I think folks in this thread are underestimating how expensive it is to serve a SoTA model at 100 tokens a second. In addition to the $500k in capital costs, you also have significant electricity costs.

This stuff is expensive because supply is much lower than demand. If everyone was to run their own hardware with a batch size of 1, we'd have 100x more demand for inference hardware and electricity than we do now, and people would be even more frustrated. Efficiency is everything, and we need all the economies of scale we can get to meet demand.

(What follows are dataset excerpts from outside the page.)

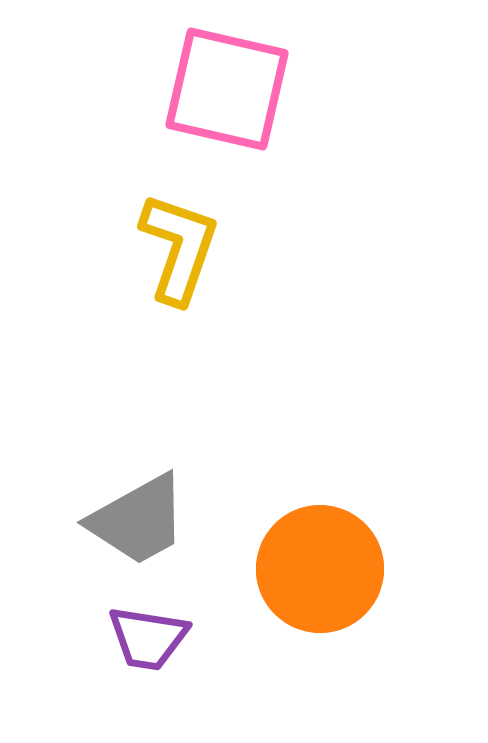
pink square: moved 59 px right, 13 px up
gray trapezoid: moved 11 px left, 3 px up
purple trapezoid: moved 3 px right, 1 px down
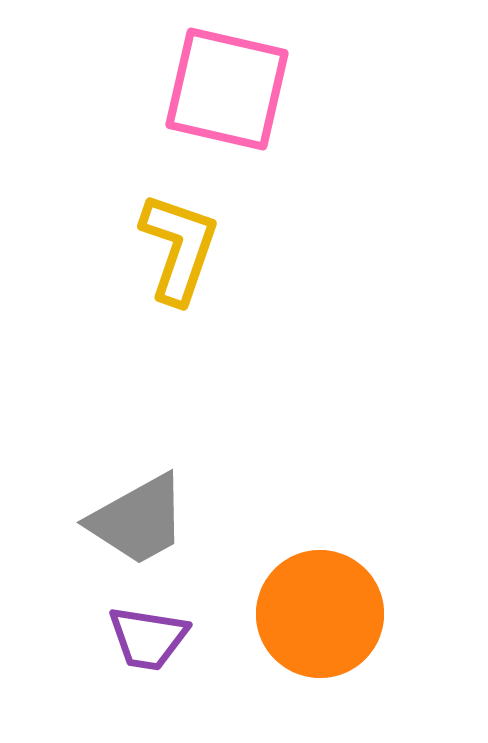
orange circle: moved 45 px down
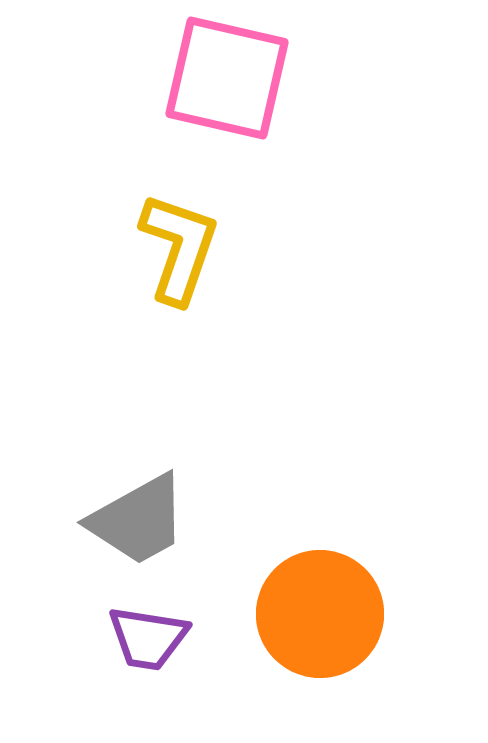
pink square: moved 11 px up
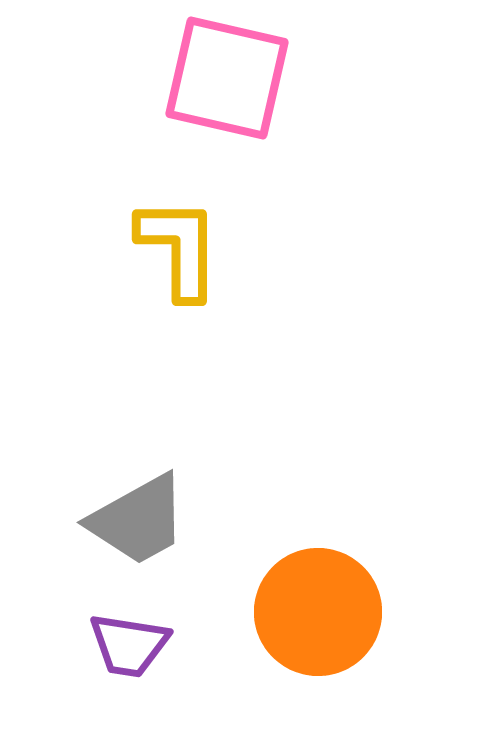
yellow L-shape: rotated 19 degrees counterclockwise
orange circle: moved 2 px left, 2 px up
purple trapezoid: moved 19 px left, 7 px down
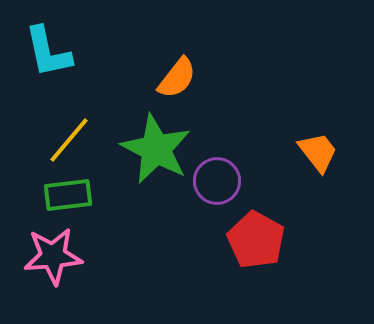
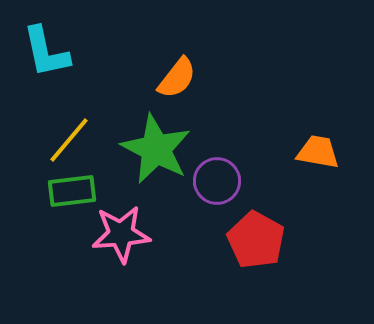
cyan L-shape: moved 2 px left
orange trapezoid: rotated 42 degrees counterclockwise
green rectangle: moved 4 px right, 4 px up
pink star: moved 68 px right, 22 px up
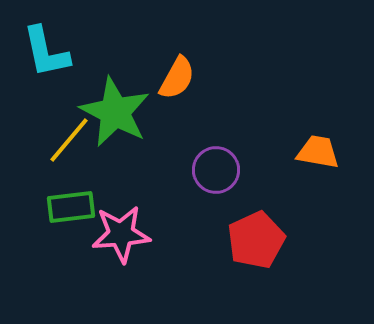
orange semicircle: rotated 9 degrees counterclockwise
green star: moved 41 px left, 37 px up
purple circle: moved 1 px left, 11 px up
green rectangle: moved 1 px left, 16 px down
red pentagon: rotated 18 degrees clockwise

But that's why you shouldn't expect local models to provide quick real-time answers, at least not with the same smarts as SOTA models running in the cloud. Slow batched inference (if possible - RAM capacity can obviously be a challenge with typical models and end-user hardware) can be a lot more effective.
My point is that it is WAY more efficient if we put the world's DRAM supply into a shared inference pool instead of stranding it in local machines where it won't have as high of batch size or utilization.

The cost of not being efficient is even higher DRAM costs than we have now, given supply and demand.

Much of the world's DRAM stock is sitting idle in consumers' local machines and on-prem servers. If that DRAM gets some use, even "inefficiently", that's a meaningful decrease in demand.
That DRAM would get even more use if it was removed from these machines and placed into a shared pool :) I joke, but thanks to the brutal DRAM market there has been some movement in this direction lately...
And what if your local computer essentially has an model chip with dedicated memory where the model stays loading 100% of the time?